Task item
Reproduce each record exactly. The pictures should be skipped.
Provided entries below:
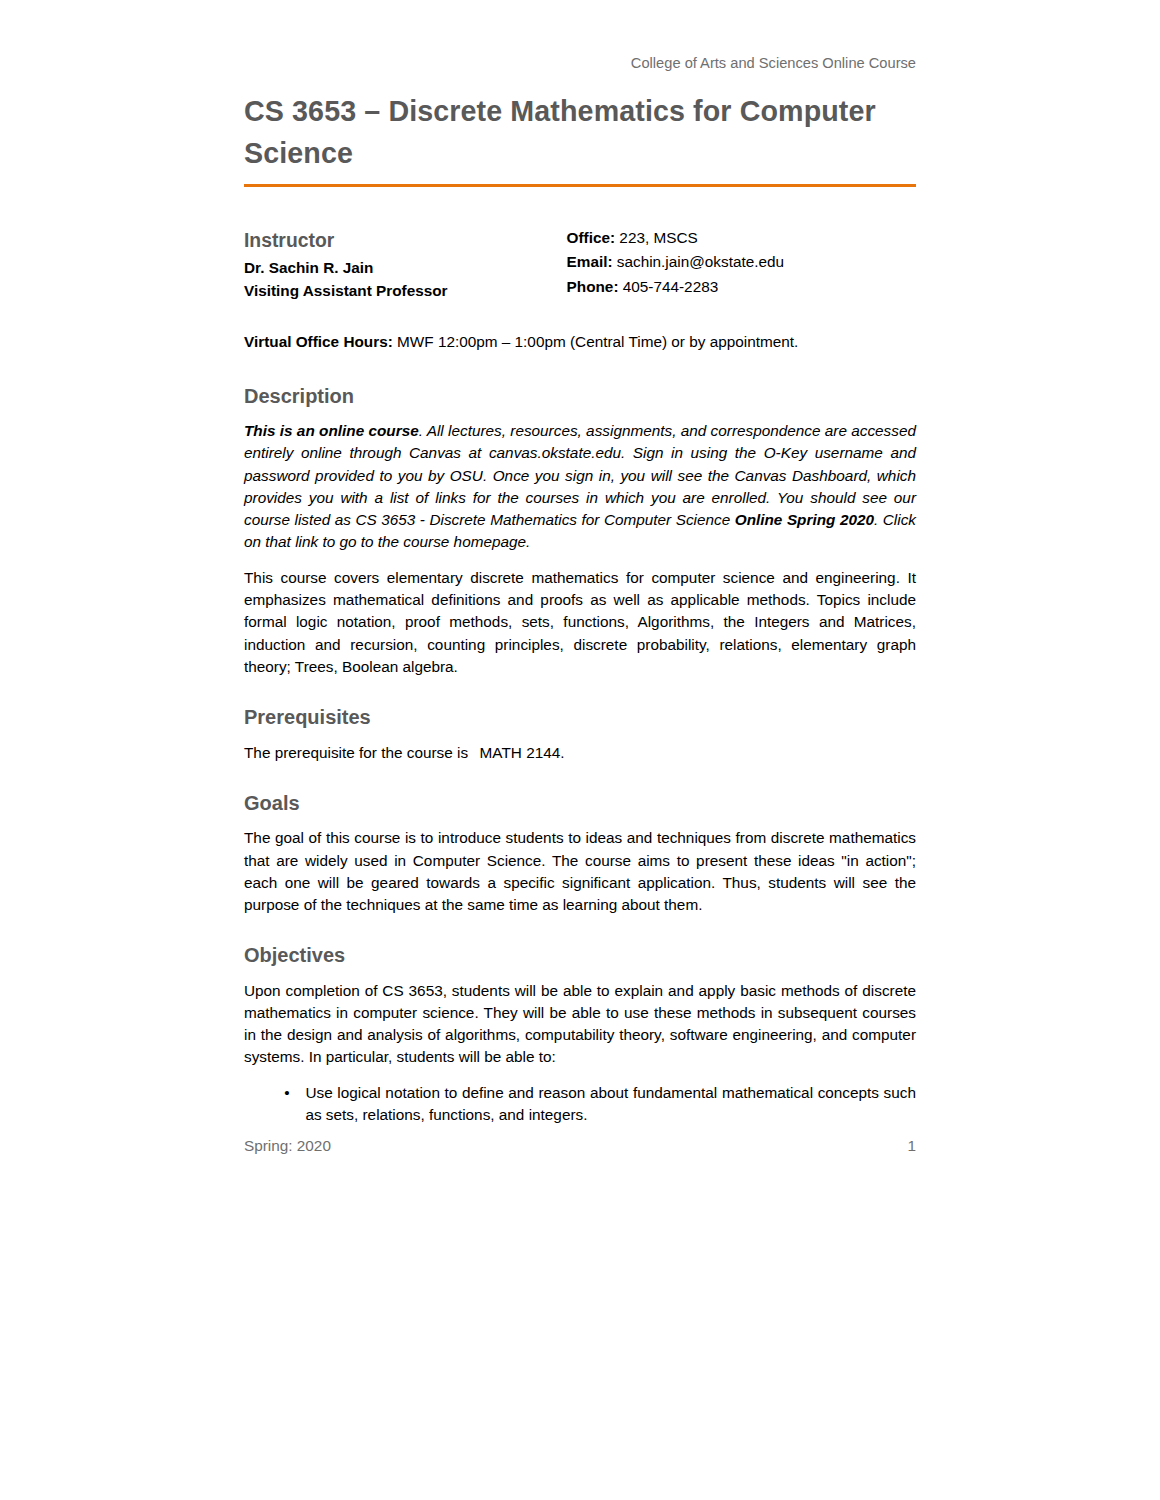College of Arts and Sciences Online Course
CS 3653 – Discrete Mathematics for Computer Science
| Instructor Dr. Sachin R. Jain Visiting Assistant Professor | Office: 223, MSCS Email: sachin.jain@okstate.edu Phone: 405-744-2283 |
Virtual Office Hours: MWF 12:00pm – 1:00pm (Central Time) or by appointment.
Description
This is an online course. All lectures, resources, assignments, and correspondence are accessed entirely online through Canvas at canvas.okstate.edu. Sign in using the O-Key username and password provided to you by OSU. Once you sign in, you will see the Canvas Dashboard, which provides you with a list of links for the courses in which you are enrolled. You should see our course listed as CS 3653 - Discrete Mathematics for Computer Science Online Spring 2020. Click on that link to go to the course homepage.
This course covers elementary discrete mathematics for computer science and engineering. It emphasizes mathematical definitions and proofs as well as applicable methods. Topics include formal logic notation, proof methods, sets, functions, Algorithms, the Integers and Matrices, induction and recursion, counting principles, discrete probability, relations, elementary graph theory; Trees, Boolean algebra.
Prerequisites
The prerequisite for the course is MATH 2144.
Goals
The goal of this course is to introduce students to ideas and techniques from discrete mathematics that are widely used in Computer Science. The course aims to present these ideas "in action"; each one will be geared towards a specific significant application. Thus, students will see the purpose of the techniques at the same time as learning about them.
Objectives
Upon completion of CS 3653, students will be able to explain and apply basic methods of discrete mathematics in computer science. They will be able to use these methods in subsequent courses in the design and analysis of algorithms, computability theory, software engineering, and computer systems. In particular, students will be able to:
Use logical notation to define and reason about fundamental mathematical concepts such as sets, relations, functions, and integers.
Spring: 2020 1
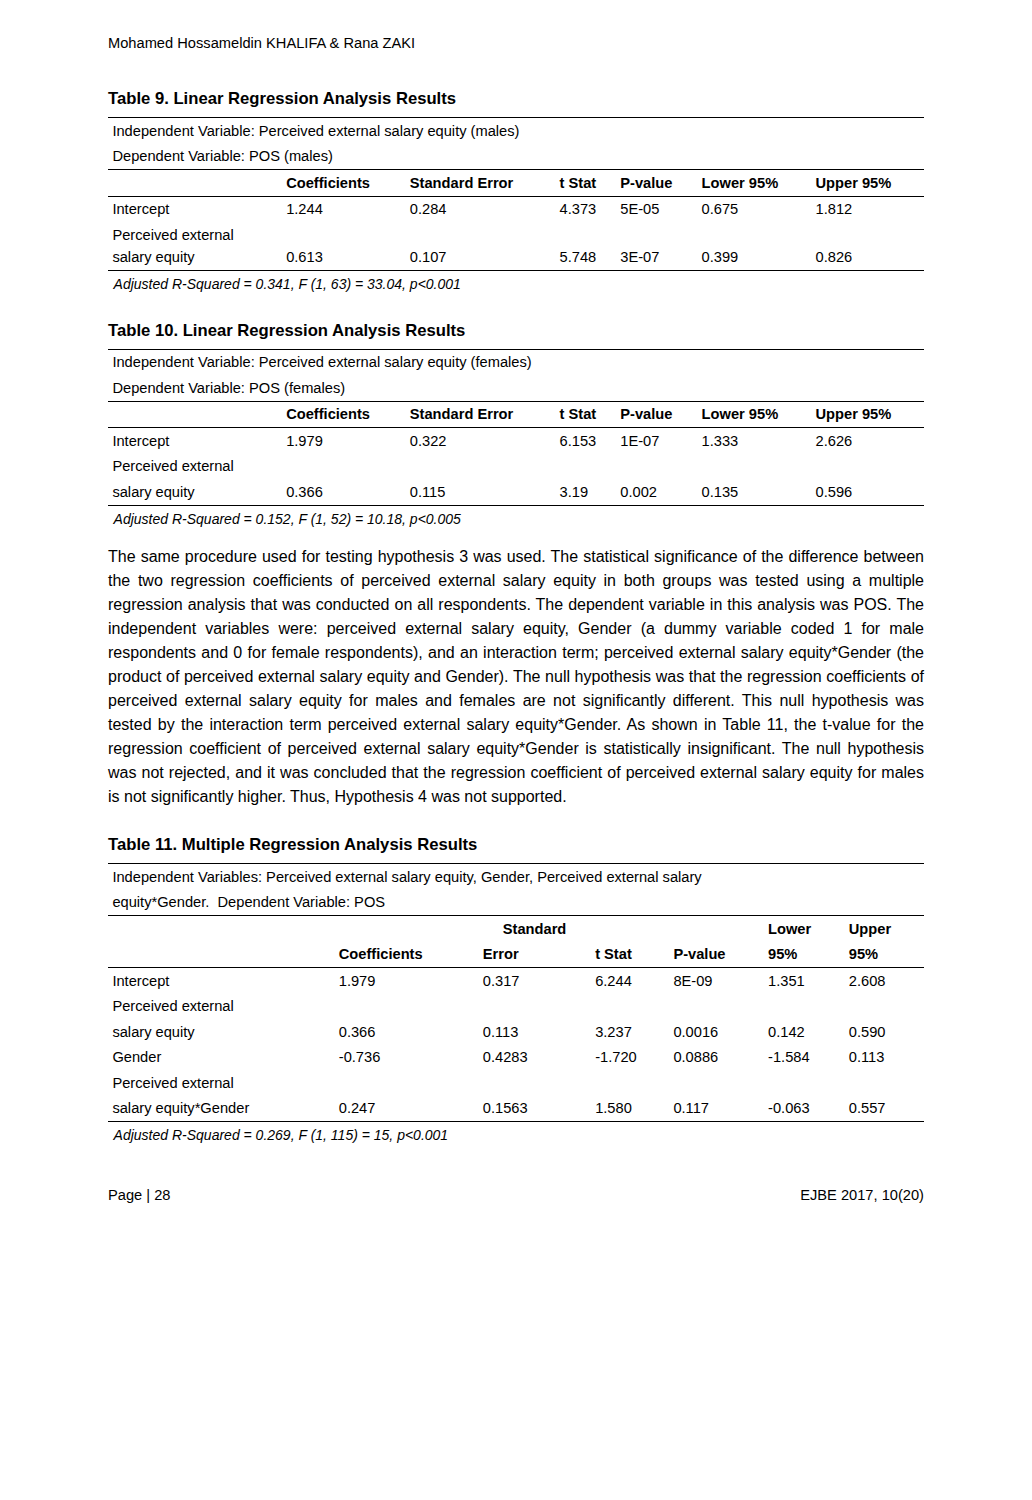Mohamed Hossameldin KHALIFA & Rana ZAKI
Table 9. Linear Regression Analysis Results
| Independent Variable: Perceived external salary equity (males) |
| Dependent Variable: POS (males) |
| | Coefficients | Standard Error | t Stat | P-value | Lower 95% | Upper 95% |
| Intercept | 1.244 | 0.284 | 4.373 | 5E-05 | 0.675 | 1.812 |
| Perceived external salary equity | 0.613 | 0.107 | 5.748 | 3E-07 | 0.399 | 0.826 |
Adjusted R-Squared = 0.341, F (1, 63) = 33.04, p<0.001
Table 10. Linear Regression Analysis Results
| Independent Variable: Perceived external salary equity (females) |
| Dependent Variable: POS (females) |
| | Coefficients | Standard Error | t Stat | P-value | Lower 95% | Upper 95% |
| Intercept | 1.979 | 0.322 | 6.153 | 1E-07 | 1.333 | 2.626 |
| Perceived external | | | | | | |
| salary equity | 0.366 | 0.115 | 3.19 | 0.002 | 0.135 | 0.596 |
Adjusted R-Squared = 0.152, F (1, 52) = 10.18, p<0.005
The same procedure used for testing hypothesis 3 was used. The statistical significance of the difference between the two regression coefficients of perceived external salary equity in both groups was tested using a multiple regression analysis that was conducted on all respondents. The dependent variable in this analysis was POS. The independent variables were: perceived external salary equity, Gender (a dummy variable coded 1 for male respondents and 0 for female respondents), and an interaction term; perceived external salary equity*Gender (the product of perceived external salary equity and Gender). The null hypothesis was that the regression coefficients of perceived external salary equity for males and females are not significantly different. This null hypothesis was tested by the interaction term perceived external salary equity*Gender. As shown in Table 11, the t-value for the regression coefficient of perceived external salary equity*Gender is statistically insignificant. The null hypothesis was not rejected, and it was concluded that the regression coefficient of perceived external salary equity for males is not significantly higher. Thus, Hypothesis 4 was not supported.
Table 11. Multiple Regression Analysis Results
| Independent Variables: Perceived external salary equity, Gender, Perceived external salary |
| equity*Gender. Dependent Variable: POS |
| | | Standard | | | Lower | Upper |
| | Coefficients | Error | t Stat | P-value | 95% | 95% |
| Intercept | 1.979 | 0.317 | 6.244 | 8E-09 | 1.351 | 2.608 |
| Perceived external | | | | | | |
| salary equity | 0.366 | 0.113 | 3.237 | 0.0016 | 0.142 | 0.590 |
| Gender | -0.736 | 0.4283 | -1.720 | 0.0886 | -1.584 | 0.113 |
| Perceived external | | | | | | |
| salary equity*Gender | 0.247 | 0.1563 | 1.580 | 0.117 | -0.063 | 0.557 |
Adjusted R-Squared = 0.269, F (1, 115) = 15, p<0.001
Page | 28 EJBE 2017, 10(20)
End of Provided entries.
Answer for this exercise
College of Arts and Sciences Online Course
CS 3653 – Discrete Mathematics for Computer Science
| Instructor Dr. Sachin R. Jain Visiting Assistant Professor | Office: 223, MSCS Email: sachin.jain@okstate.edu Phone: 405-744-2283 |
Virtual Office Hours: MWF 12:00pm – 1:00pm (Central Time) or by appointment.
Description
This is an online course. All lectures, resources, assignments, and correspondence are accessed entirely online through Canvas at canvas.okstate.edu. Sign in using the O-Key username and password provided to you by OSU. Once you sign in, you will see the Canvas Dashboard, which provides you with a list of links for the courses in which you are enrolled. You should see our course listed as CS 3653 - Discrete Mathematics for Computer Science Online Spring 2020. Click on that link to go to the course homepage.
This course covers elementary discrete mathematics for computer science and engineering. It emphasizes mathematical definitions and proofs as well as applicable methods. Topics include formal logic notation, proof methods, sets, functions, Algorithms, the Integers and Matrices, induction and recursion, counting principles, discrete probability, relations, elementary graph theory; Trees, Boolean algebra.
Prerequisites
The prerequisite for the course is MATH 2144.
Goals
The goal of this course is to introduce students to ideas and techniques from discrete mathematics that are widely used in Computer Science. The course aims to present these ideas "in action"; each one will be geared towards a specific significant application. Thus, students will see the purpose of the techniques at the same time as learning about them.
Objectives
Upon completion of CS 3653, students will be able to explain and apply basic methods of discrete mathematics in computer science. They will be able to use these methods in subsequent courses in the design and analysis of algorithms, computability theory, software engineering, and computer systems. In particular, students will be able to:
Use logical notation to define and reason about fundamental mathematical concepts such as sets, relations, functions, and integers.
Spring: 2020 1
Mohamed Hossameldin KHALIFA & Rana ZAKI
Table 9. Linear Regression Analysis Results
| Independent Variable: Perceived external salary equity (males) |
| Dependent Variable: POS (males) |
| | Coefficients | Standard Error | t Stat | P-value | Lower 95% | Upper 95% |
| Intercept | 1.244 | 0.284 | 4.373 | 5E-05 | 0.675 | 1.812 |
| Perceived external salary equity | 0.613 | 0.107 | 5.748 | 3E-07 | 0.399 | 0.826 |
Adjusted R-Squared = 0.341, F (1, 63) = 33.04, p<0.001
Table 10. Linear Regression Analysis Results
| Independent Variable: Perceived external salary equity (females) |
| Dependent Variable: POS (females) |
| | Coefficients | Standard Error | t Stat | P-value | Lower 95% | Upper 95% |
| Intercept | 1.979 | 0.322 | 6.153 | 1E-07 | 1.333 | 2.626 |
| Perceived external | | | | | | |
| salary equity | 0.366 | 0.115 | 3.19 | 0.002 | 0.135 | 0.596 |
Adjusted R-Squared = 0.152, F (1, 52) = 10.18, p<0.005
The same procedure used for testing hypothesis 3 was used. The statistical significance of the difference between the two regression coefficients of perceived external salary equity in both groups was tested using a multiple regression analysis that was conducted on all respondents. The dependent variable in this analysis was POS. The independent variables were: perceived external salary equity, Gender (a dummy variable coded 1 for male respondents and 0 for female respondents), and an interaction term; perceived external salary equity*Gender (the product of perceived external salary equity and Gender). The null hypothesis was that the regression coefficients of perceived external salary equity for males and females are not significantly different. This null hypothesis was tested by the interaction term perceived external salary equity*Gender. As shown in Table 11, the t-value for the regression coefficient of perceived external salary equity*Gender is statistically insignificant. The null hypothesis was not rejected, and it was concluded that the regression coefficient of perceived external salary equity for males is not significantly higher. Thus, Hypothesis 4 was not supported.
Table 11. Multiple Regression Analysis Results
| Independent Variables: Perceived external salary equity, Gender, Perceived external salary |
| equity*Gender. Dependent Variable: POS |
| | | Standard | | | Lower | Upper |
| | Coefficients | Error | t Stat | P-value | 95% | 95% |
| Intercept | 1.979 | 0.317 | 6.244 | 8E-09 | 1.351 | 2.608 |
| Perceived external | | | | | | |
| salary equity | 0.366 | 0.113 | 3.237 | 0.0016 | 0.142 | 0.590 |
| Gender | -0.736 | 0.4283 | -1.720 | 0.0886 | -1.584 | 0.113 |
| Perceived external | | | | | | |
| salary equity*Gender | 0.247 | 0.1563 | 1.580 | 0.117 | -0.063 | 0.557 |
Adjusted R-Squared = 0.269, F (1, 115) = 15, p<0.001
Page | 28 EJBE 2017, 10(20)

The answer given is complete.